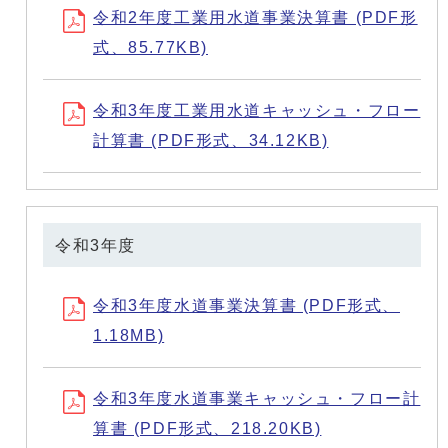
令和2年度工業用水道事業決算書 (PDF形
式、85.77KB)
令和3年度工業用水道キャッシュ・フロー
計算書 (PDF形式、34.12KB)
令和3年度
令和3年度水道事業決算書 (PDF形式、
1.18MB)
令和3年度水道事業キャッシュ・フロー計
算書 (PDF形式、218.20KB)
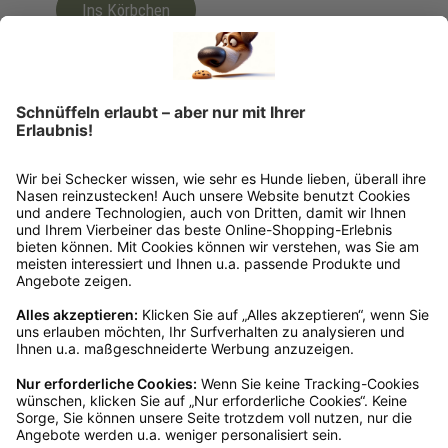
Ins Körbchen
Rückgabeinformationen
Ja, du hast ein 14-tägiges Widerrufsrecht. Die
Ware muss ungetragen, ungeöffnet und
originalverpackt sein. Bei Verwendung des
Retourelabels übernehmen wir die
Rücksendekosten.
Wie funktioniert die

==

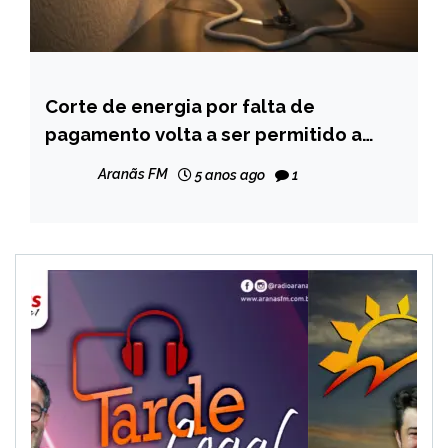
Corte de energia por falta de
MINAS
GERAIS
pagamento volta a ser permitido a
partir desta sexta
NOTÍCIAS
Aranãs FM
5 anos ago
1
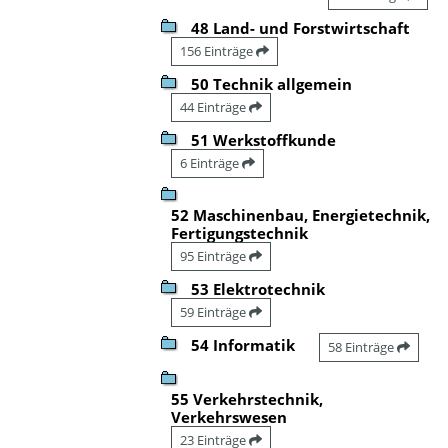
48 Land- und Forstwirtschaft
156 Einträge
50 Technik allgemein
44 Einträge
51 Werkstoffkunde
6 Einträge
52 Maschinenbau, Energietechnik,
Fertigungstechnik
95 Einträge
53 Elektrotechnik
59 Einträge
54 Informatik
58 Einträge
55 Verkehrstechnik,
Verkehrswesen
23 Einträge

> [Task requirements] Where does the word "PDF形式" show up in the material? Copy out each line that has it.

> [Task solution]
計算書 (PDF形式、34.12KB)
令和3年度水道事業決算書 (PDF形式、
算書 (PDF形式、218.20KB)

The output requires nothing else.